### AUFGABENSTELLUNG
Gib die Auflistung von ihrer ersten Zeile bis hinunter zur Zeile mit „At which label does“ einschließlich Wort für Wort aus.

[Gespeicherte Dateneinträge]

********************

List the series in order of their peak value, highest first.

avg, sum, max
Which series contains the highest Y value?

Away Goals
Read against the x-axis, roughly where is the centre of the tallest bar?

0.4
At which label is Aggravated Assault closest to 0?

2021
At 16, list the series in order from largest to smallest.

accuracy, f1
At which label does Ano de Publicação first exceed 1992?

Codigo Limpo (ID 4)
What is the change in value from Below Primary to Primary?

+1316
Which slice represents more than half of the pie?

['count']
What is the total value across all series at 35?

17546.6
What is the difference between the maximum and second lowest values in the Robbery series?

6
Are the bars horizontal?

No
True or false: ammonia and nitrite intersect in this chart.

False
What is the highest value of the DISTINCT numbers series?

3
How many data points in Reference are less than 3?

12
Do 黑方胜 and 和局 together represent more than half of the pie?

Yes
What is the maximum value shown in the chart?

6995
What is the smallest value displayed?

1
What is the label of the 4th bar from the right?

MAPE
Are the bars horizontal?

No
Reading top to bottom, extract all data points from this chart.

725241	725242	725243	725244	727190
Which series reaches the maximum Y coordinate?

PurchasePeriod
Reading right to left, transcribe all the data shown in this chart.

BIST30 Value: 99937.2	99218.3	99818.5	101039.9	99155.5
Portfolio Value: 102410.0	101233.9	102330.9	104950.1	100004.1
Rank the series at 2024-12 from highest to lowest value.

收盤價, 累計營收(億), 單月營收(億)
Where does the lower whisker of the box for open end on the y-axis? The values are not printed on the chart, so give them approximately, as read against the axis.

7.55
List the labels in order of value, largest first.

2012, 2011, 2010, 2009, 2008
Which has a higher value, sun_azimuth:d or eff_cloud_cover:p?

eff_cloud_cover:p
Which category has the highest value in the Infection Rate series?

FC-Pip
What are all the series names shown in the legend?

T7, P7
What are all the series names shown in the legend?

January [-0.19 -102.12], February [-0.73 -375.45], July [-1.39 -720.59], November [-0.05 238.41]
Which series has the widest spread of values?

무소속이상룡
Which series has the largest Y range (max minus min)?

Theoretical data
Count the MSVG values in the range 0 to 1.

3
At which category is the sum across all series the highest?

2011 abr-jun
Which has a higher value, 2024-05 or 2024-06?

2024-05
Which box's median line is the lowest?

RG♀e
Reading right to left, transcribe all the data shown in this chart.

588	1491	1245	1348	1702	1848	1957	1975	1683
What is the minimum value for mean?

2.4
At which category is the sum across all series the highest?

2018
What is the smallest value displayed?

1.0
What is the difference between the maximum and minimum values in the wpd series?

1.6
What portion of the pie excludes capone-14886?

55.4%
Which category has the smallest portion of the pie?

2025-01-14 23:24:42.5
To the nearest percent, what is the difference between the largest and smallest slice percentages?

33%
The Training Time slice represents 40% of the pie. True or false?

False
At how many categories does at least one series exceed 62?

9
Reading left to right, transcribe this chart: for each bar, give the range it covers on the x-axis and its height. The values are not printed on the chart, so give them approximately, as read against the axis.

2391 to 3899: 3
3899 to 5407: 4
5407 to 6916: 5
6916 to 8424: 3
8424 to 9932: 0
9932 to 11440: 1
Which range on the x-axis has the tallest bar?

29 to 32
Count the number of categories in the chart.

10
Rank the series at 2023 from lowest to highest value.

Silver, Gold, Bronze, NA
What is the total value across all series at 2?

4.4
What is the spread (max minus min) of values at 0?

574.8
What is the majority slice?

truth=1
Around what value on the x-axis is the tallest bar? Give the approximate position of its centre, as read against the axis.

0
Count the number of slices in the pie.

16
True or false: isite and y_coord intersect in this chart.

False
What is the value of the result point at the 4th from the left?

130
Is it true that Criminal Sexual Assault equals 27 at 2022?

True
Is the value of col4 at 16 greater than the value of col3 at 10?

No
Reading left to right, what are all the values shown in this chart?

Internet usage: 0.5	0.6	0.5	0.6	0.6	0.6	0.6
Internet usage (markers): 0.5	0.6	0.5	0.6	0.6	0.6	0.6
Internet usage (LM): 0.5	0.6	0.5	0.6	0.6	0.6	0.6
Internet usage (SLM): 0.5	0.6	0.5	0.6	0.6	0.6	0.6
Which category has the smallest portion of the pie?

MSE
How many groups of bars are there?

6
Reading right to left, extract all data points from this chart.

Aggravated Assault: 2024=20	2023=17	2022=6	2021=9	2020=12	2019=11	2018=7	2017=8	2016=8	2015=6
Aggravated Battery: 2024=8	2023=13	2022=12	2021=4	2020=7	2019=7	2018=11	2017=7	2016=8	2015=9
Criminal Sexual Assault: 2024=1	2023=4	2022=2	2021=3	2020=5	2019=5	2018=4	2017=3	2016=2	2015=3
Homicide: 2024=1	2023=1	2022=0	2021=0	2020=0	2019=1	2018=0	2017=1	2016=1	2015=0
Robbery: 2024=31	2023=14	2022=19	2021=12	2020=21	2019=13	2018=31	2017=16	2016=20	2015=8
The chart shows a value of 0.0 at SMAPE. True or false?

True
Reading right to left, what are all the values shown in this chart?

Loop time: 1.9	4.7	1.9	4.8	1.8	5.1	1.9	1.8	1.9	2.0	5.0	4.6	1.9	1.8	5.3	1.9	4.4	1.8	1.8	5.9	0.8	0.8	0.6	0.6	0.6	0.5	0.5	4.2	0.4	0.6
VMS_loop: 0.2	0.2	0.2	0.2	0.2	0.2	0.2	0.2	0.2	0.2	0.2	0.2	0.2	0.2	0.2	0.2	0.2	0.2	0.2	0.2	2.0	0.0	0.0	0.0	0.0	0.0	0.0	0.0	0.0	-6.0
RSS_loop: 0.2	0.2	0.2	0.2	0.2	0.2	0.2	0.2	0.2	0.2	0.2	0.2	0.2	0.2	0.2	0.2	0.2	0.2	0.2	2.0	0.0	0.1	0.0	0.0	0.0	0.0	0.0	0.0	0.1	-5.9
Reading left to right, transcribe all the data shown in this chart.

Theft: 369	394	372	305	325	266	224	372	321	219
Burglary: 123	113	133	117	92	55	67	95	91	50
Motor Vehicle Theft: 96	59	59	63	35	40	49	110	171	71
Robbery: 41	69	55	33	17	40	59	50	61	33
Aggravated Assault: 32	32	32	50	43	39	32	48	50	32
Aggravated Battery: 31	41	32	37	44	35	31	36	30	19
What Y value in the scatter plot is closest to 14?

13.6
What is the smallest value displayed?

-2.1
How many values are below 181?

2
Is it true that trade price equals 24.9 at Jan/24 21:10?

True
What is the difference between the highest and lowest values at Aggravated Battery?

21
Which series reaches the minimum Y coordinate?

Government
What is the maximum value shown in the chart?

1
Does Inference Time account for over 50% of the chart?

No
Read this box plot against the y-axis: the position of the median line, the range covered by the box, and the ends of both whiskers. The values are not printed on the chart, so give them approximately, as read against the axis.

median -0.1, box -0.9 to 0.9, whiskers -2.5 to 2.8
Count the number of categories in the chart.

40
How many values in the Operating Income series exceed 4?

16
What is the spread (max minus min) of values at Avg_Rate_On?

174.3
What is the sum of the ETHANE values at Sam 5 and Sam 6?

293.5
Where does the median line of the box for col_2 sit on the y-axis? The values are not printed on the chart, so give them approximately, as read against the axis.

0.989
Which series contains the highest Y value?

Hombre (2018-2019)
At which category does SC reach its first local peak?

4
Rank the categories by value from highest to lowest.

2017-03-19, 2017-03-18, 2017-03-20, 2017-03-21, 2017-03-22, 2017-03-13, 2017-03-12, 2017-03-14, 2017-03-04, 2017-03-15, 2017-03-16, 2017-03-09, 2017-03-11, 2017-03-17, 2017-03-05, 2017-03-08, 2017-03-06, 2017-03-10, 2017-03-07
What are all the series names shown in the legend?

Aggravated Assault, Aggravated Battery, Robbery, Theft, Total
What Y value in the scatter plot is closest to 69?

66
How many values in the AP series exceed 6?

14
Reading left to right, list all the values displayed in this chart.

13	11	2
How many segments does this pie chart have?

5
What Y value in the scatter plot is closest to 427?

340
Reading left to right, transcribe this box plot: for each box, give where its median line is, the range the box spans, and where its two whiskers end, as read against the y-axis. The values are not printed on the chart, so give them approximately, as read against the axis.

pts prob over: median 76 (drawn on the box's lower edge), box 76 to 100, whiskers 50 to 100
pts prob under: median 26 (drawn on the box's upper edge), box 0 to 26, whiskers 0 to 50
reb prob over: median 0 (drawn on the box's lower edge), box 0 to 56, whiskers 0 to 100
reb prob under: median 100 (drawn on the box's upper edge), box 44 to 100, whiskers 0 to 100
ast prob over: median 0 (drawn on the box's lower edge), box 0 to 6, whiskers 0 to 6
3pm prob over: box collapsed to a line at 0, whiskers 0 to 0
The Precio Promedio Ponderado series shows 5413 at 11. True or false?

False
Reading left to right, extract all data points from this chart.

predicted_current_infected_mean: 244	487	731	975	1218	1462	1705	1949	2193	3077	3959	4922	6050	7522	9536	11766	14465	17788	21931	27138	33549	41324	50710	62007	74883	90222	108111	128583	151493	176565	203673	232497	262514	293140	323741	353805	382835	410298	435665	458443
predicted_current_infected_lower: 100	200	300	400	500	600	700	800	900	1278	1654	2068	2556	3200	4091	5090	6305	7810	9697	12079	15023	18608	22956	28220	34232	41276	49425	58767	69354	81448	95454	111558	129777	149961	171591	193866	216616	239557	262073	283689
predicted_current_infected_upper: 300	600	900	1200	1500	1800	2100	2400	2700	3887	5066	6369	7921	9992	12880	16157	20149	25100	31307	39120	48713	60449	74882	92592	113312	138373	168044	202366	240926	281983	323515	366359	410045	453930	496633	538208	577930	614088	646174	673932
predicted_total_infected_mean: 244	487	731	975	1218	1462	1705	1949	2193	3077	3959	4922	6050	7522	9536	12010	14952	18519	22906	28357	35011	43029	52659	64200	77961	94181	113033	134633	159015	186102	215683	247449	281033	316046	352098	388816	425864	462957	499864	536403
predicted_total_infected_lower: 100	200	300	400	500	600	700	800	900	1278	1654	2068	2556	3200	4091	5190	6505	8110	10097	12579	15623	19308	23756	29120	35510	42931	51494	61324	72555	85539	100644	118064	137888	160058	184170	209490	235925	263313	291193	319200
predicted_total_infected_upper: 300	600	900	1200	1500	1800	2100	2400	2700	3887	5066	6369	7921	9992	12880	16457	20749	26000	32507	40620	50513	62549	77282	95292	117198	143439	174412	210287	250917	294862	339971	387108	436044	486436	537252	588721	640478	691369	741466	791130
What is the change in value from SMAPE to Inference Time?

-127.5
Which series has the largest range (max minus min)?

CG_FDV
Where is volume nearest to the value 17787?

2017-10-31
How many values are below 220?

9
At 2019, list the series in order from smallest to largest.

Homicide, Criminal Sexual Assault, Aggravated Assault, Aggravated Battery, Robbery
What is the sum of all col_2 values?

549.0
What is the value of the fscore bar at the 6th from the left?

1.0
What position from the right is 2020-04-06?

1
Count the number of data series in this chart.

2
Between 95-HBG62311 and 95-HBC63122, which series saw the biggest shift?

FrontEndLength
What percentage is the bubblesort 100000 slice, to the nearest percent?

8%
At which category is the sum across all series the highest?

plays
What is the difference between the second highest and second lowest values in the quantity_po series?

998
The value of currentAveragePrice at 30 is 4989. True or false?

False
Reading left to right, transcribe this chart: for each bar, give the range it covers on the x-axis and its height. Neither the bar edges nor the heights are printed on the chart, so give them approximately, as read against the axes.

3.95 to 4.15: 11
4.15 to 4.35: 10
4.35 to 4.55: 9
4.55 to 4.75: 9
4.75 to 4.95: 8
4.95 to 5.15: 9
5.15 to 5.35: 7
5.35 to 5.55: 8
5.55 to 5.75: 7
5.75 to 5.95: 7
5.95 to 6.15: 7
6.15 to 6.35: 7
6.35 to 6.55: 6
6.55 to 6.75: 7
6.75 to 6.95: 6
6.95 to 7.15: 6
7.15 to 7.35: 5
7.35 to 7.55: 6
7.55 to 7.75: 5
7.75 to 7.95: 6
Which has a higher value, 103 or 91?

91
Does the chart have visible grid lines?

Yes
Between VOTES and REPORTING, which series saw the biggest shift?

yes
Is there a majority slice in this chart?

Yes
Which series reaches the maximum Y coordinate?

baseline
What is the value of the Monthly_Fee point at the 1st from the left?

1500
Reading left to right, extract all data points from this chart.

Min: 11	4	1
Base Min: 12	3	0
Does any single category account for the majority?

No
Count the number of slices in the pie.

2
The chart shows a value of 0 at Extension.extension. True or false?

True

********************

### LÖSUNG DER AUFGABE
List the series in order of their peak value, highest first.

avg, sum, max
Which series contains the highest Y value?

Away Goals
Read against the x-axis, roughly where is the centre of the tallest bar?

0.4
At which label is Aggravated Assault closest to 0?

2021
At 16, list the series in order from largest to smallest.

accuracy, f1
At which label does Ano de Publicação first exceed 1992?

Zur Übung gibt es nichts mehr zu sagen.